IT was the Hampshire Winter Assizes of 1875 and Charles Axtell stood alone, just eleven, so small that his head was at the same level as the bar in the dock.

He faced the serious charge of arson with intent to injure, yet such was the appalling failings of the Victorian criminal just system he had no barrister or legal representation.

It so troubled Mr Justice Bramwell that strongly spoke out against the anomaly.

Advocating Government intervention, he commented: "I have serious misgivings whether there ought not to be a provision of funds for defending prisoners as well as prosecuting them."

But on conviction, he did not shrink from ordering the direst physical punishment of the time - twenty strokes with a birch rod.

"And good smart ones, mind, that you will remember before you get into a scrape like this again."

Only a month earlier, the youngster had set fire to the outhouse of John Mills who resided in the small parish of South Stoneham outside Southampton.

The blaze was spotted by his wife who had been sitting in the back room and had seen the youth who lived next door peering through their hedge.

She told the local bobby Pc Bugden of her observation but Axtell immediately protested his innocence.

"I didn't set it on fire, Mr Bugden. I saw Mr Curtis's boy standing there and set the place on fire."

The pair immediately went straight to Curtis's home whose son also denied responsibility.

"I wasn't in his company," he insisted.

Bugden intuitively knew who to believe and told Axtell he was taking him to the police station fur further questioning, and on the way, with his conscience troubling him, Axtell finally came clean.

"I'll tell you the truth.

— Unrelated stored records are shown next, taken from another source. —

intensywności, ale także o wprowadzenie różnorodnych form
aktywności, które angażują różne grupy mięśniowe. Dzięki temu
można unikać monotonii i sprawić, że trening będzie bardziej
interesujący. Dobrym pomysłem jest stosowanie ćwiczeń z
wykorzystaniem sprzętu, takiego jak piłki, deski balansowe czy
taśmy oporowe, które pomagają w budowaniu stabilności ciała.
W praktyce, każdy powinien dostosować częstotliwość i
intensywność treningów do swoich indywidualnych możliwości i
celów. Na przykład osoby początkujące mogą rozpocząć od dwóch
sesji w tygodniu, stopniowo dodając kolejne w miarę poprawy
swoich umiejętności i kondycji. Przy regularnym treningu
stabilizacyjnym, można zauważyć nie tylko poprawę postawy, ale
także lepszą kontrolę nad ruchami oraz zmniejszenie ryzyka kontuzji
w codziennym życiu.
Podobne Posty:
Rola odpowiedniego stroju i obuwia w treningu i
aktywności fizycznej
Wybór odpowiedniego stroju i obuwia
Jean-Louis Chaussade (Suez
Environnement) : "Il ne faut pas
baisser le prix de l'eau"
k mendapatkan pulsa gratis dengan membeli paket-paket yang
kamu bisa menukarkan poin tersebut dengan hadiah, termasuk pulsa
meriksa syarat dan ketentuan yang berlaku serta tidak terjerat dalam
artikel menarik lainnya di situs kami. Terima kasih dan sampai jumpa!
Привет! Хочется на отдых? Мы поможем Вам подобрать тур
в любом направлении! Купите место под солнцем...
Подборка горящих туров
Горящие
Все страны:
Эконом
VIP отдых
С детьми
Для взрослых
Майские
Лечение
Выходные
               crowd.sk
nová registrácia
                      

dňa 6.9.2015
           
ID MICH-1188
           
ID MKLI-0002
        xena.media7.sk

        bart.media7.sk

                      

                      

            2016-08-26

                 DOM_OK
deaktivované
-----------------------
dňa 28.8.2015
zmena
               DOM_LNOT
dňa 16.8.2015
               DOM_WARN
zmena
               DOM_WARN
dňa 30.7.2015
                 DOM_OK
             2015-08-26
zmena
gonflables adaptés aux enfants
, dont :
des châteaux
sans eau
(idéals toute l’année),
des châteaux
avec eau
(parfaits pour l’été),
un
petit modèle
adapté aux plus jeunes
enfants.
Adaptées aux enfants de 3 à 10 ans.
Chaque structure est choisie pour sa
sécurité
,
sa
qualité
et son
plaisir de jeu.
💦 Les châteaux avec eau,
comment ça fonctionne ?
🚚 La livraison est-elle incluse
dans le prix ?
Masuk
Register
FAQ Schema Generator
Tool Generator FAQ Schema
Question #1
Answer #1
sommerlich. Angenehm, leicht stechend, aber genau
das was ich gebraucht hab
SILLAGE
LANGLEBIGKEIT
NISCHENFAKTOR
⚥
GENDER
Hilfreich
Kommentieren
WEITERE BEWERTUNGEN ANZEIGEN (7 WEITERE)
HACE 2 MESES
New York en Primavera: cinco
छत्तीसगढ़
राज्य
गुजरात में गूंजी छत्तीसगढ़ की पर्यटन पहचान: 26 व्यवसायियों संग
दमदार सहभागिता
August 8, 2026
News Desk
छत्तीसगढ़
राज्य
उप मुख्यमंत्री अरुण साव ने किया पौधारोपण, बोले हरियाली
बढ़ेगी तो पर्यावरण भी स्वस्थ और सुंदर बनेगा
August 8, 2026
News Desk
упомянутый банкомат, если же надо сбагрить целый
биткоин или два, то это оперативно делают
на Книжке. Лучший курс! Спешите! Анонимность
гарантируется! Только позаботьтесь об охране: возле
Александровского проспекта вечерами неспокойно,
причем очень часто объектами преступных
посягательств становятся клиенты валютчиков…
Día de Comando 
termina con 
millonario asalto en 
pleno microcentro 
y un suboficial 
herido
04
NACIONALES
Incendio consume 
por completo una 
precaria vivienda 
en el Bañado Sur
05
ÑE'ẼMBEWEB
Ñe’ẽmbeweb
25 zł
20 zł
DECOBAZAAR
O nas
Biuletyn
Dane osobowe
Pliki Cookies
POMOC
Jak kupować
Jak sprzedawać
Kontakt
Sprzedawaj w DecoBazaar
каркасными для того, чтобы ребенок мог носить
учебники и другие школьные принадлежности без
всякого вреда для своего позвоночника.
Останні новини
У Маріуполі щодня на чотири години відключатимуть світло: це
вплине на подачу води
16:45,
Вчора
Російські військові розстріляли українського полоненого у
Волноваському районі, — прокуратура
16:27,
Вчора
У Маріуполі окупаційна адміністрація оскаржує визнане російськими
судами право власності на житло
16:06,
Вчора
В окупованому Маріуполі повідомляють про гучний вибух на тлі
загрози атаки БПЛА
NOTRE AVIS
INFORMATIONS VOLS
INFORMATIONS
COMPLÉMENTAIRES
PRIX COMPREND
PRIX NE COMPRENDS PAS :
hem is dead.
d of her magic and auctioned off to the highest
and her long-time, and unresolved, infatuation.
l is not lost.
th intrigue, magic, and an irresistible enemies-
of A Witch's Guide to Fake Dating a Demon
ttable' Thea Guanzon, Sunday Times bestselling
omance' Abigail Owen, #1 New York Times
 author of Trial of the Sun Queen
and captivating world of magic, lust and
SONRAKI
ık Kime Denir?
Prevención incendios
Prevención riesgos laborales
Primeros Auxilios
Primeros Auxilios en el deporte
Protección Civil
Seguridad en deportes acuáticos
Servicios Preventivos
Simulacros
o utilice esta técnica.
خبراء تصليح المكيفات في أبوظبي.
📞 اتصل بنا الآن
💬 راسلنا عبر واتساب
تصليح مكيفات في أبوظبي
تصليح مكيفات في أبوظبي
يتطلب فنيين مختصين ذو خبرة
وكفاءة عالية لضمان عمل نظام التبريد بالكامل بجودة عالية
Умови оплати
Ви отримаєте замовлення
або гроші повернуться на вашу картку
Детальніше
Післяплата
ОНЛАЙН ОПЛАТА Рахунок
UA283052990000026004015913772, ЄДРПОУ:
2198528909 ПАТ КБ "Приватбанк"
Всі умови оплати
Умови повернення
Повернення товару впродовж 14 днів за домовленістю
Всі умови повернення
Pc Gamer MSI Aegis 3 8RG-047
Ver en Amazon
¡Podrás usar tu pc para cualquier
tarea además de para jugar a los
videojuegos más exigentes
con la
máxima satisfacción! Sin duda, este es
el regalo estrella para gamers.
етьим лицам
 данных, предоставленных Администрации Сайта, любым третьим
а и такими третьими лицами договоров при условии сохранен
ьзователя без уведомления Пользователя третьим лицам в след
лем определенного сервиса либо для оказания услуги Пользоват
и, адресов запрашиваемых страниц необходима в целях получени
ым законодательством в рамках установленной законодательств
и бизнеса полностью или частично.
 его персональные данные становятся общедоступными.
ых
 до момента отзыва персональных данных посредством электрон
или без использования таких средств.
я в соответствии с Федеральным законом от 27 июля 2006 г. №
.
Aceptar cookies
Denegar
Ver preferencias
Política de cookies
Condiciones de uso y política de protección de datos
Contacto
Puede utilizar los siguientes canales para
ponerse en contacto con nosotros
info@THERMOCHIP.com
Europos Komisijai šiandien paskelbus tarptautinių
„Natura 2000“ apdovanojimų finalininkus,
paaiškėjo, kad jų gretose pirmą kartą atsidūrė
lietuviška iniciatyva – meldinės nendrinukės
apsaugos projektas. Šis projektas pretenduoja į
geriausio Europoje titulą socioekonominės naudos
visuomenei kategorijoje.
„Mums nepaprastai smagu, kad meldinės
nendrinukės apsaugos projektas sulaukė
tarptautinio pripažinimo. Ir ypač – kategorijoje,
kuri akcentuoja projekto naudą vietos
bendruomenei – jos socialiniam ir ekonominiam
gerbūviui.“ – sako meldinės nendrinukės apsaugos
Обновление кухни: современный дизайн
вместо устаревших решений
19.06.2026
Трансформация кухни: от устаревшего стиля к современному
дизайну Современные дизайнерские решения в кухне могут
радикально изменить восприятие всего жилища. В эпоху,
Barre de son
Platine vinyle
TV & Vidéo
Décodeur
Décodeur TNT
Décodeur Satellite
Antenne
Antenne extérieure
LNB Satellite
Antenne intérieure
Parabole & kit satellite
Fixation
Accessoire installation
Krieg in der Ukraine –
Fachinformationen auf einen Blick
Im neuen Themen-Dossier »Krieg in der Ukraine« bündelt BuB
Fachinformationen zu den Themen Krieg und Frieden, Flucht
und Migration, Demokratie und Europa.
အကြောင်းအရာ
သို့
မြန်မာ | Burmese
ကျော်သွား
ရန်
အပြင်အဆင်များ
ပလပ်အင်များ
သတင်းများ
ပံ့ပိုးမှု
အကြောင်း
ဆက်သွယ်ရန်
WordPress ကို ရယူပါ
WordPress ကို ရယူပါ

I set fire to the woodshed," he confessed, explaining how he had clambered over a bank into a nearby meadow and set fire to furze after being given matches by a girl.

Jurors heard Bugden then went to her home but her parents extraordinarily refused to let her appear before magistrates and consequently she was not prosecuted.

The judge was infuriated, scolding the officer: "You should have had a warrant to bring her."

With no one to represent the juvenile, it was left to the concerned judge to ask him: "Do you want to say anything to the jury who are trying you?"

"Yes, sir," he replied. "I'll never do it any more," which extraordinarily provoked laughter in court.

Though clearly ill at ease about the lack of representation, the judge proceeded, directing jurors over the law and reminding them: "The expression he used was very much saying 'I did it.' If you are satisfied that he set fire to the shed and knew what he was doing was what he ought not to do, even though he was only eleven years old, it is your duty to convict him."

And convict him they did within minutes.

The judge then expressed his anger that Axtell had been kept on remand for a month since the fire, rebuking the prosecutor: "Why didn't they take the recognisance of his father to produce him here? It's quite unintelligible. I suppose there was no fear of the child running away?"

But before he could reply, the judge turned to Axtell to mete out his sentence.

"You and other boys must be taught not to do these mischievous acts and the best thing I can do for you is to order which the magistrates might have ordered and which your father might have given you. You must got to prison for a week and receive 20 strokes with a birch rod, good smart ones, mind that you will remember before you get into a scrape like this again."